4. When the matter came up on 16th September, 2011, this Court felt that appellant had made a factually wrong statement that he had undergone eight months’ imprisonment. A copy of the report was accordingly directed to be furnished to the counsel for the appellant for filing his response to the same. In compliance with the said direction, the learned counsel for the appellant has filed his reply from which it appears that the statement regarding the period already undergone by him was made on the basis of a communication sent by the Superintendent of Central Prison, Cuddalore to the Inspector Police Kuthallam, Police Station, Nagapattinam District. A copy of the said communication, it appears was furnished to the learned counsel for the appellant by the Supreme Court Legal Services Committee. The said letter was placed by the learned counsel alongwith the SLP paper book in support of his plea that the appellant was not required to surrender as he had already undergone imprisonment from 26th July, 2004 till 7th May, 2005. The SLP was on that basis numbered and listed before this Court.
5. Learned counsel for the appellant submitted that the statement made before this Court suggesting that the appellant had already undergone eight months’ imprisonment, was entirely based on the communication mentioned above. In support he relied upon an English translation of the relevant portion of the letter in question which reads as under:
‘Pursuant to the order, the above convict underwent imprisonment from 26.7.2004. Subsequently as per the order made in C.A No.72/04, 73/04 Dt.29.4.2005, he has been released on bail and basing on the bail bond No.1145 Dt.5.5.05 he has been released from this prison on 7.5.2005.’
6. It was further submitted that although the statement was found to be factually incorrect by the High Court in terms of the enquiry report submitted by it, the error was referable entirely to the communication which was taken by the counsel as a credible official document. There was at any rate no intention of misleading this Court or obtaining an order by misrepresentation of facts.
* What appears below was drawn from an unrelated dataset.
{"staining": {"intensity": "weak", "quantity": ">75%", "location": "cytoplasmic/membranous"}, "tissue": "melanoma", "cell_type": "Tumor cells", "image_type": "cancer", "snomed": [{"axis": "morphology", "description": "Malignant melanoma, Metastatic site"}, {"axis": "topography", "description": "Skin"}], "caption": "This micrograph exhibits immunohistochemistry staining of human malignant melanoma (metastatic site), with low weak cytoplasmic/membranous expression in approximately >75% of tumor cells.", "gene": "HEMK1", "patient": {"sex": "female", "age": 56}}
7. The appeal in question was filed through the Supreme Court Legal Services Committee. Learned counsel appearing on behalf of the appellant was also engaged by the Committee only. The requisite documents for filing of the appeal also appear to have been furnished to the counsel by the office of the Committee. The communication to which we have referred above was one of the documents that was furnished to the counsel for the appellant and formed part of the SLP paper book. The original of the communication is in Tamil. The correctness of the English translation was verified by this Court with the help of a Tamil knowing member of the Bar and found to be accurate. Relevant paragraph from the communication which we have extracted above does create an impression that the appellant was taken into custody on 26th July, 2004 and released only on 7th May, 2005. This period works out clearly `eight months’. Learned counsel for the appellant was, therefore, misled into making a statement that the appellant had undergone eight months’ imprisonment on a bonafide assumption which was on further enquiry not found to be factually correct. In the circumstances we do not consider it necessary to issue any further direction in the matter based on the report received from the High Court.
8. The only other question is whether we ought to recall the order passed by us in the appeal upholding the conviction of the appellant and reducing the sentence awarded to him to the period already undergone. As noticed above, the appellant has undergone 13 days’ sentence as against one month’s imprisonment awarded to him. Having regard to the circumstances of this case and keeping in view the fact that the offence in question was committed nearly 10 years back the period already undergone by the appellant should, in our opinion, suffice.
9. In the light of what we have stated above, while we accept the report received from the High Court, we close these proceedings without any further directions in the matter.